Nigeria sees cash shortage amid push for redesigned currency
ABUJA, Nigeria (AP) — Nigeria's push to replace its paper money with newly designed currency notes has created a shortage of cash, leaving people unable to buy what they need and forcing businesses to close across the West African nation, experts and business groups said.
The Central Bank of Nigeria says the redesigned denominations of 200 (US$0.43), 500 (US$1.08) and 1,000 naira (US$2.17) notes and new limits on large cash withdrawals would help curb money laundering and make digital payments the norm in Africa's biggest economy.

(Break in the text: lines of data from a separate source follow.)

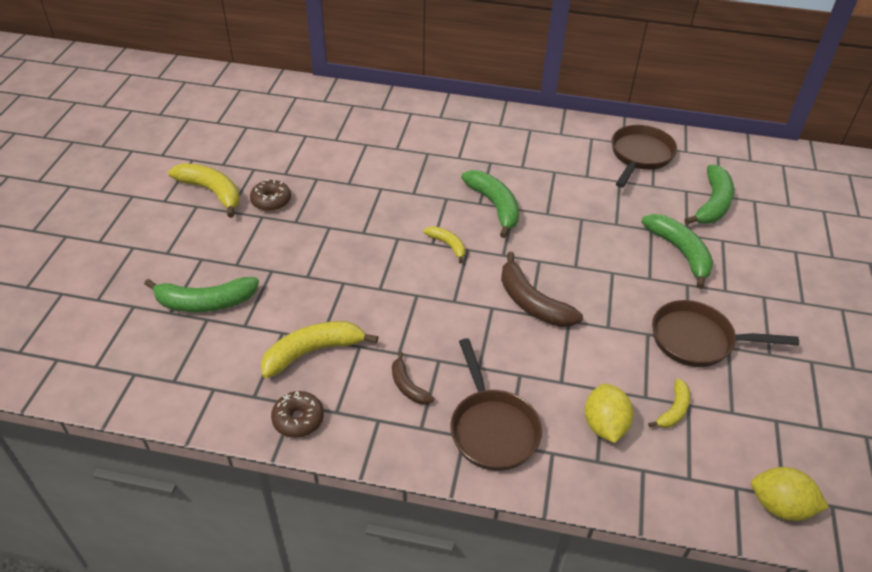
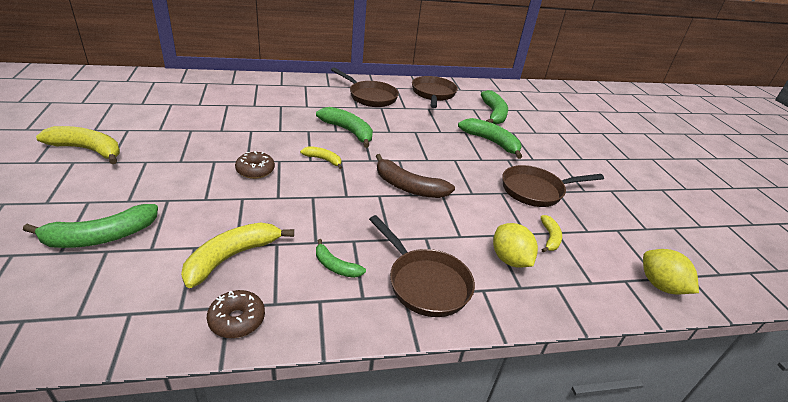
camera: 25 degrees left, 10 degrees down
(271, 201) = (151, 149): brown donut -> brown donut (255, 170)
(408, 386) = (335, 266): brown banana -> green banana
(547, 150) = (370, 96): none -> brown pan
(780, 506) = (660, 285): yellow lemon -> yellow lemon turned 60 degrees clockwise

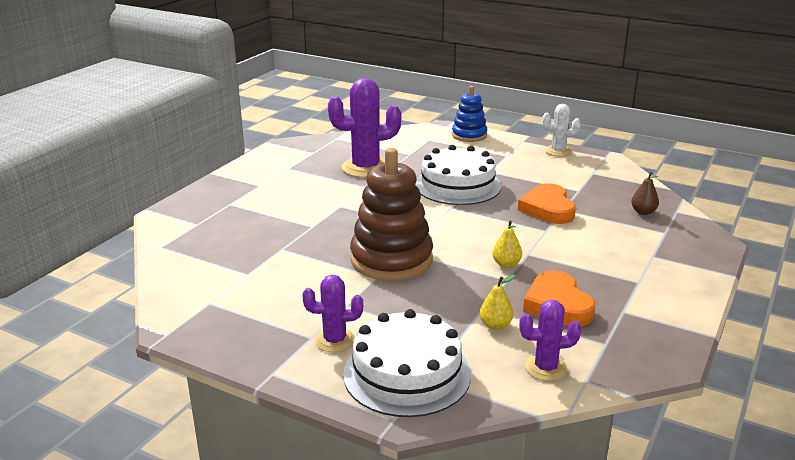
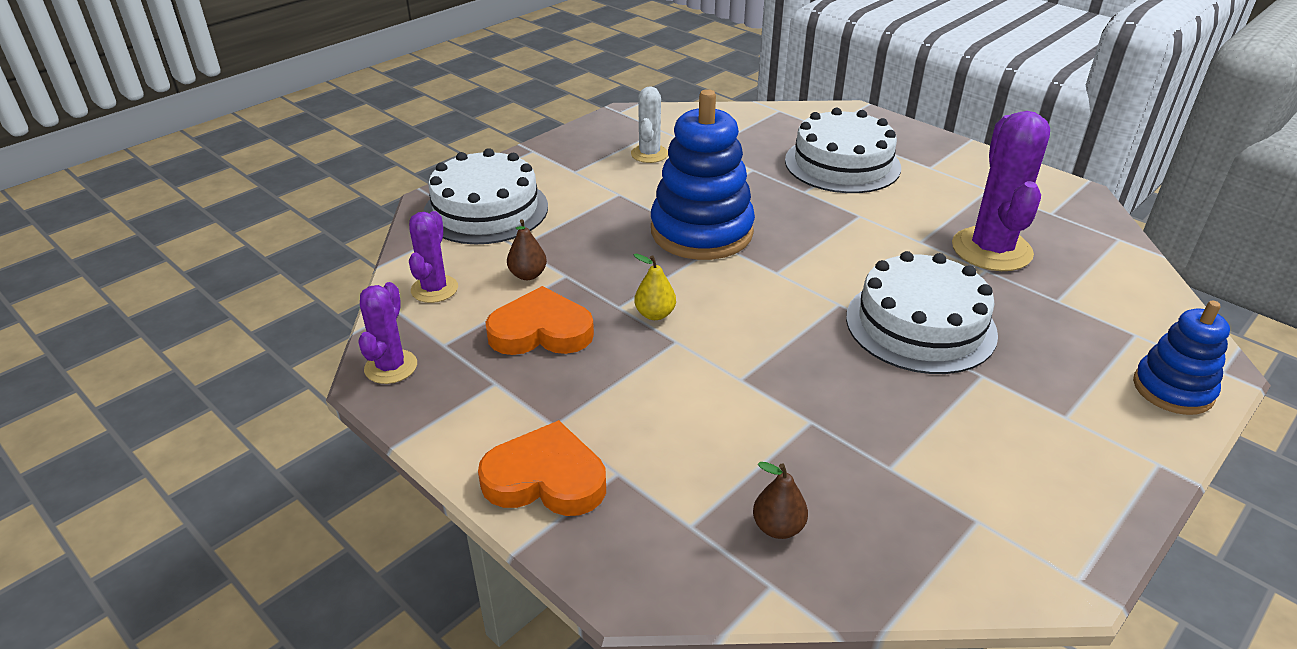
camera: 105 degrees right, 10 degrees up
(263, 214) = (842, 164): none -> white cake
(335, 340) = (561, 181): purple cactus -> purple cactus (391, 367)
(391, 260) = (701, 232): brown stacking toy -> blue stacking toy
(495, 325) = (528, 275): yellow pear -> brown pear
(548, 208) = (816, 402): orange heart -> orange heart (545, 478)
(558, 151) = (1100, 502): white cactus -> white cactus (649, 154)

But the process to replace the old currency notes is “rushed,” and commercial banks don't have enough new cash to give to customers, pushing demand higher than supply, said Ayokunle Olubunmi with Nigeria's main ratings agency, Agusto and Co.
The central bank “doesn't want us to be spending cash; they want us to be doing transactions electronically, but you can't legislate a change in behaviour,” Olubunmi said.
“You have to make people see reasons and ensure those channels are reliable.”
The government is pushing for a cashless economy that is more inclusive and says the changes will drive economic growth.
Critics are sceptical, pointing to decades of chronic corruption in which government officials are known to loot public funds and create more hardship for the many struggling with poverty.
As of October, more than 80% of the 3.2 trillion naira (US$7.2 billion) in circulation in Nigeria was in private hands, but 75% of that has now been deposited with financial institutions, the central bank governor, Godwin Emefiele, said over the weekend.
He extended the deadline for Nigerians to deposit their old banknotes by 10 days, to February 10.
Even as more Nigerians deposit old currency in banks, The Associated Press found some financial institutions were still issuing the outdated notes to customers as of Monday. Bank customers told the AP that they are allowed to withdraw very little cash and face high bank charges for each transaction.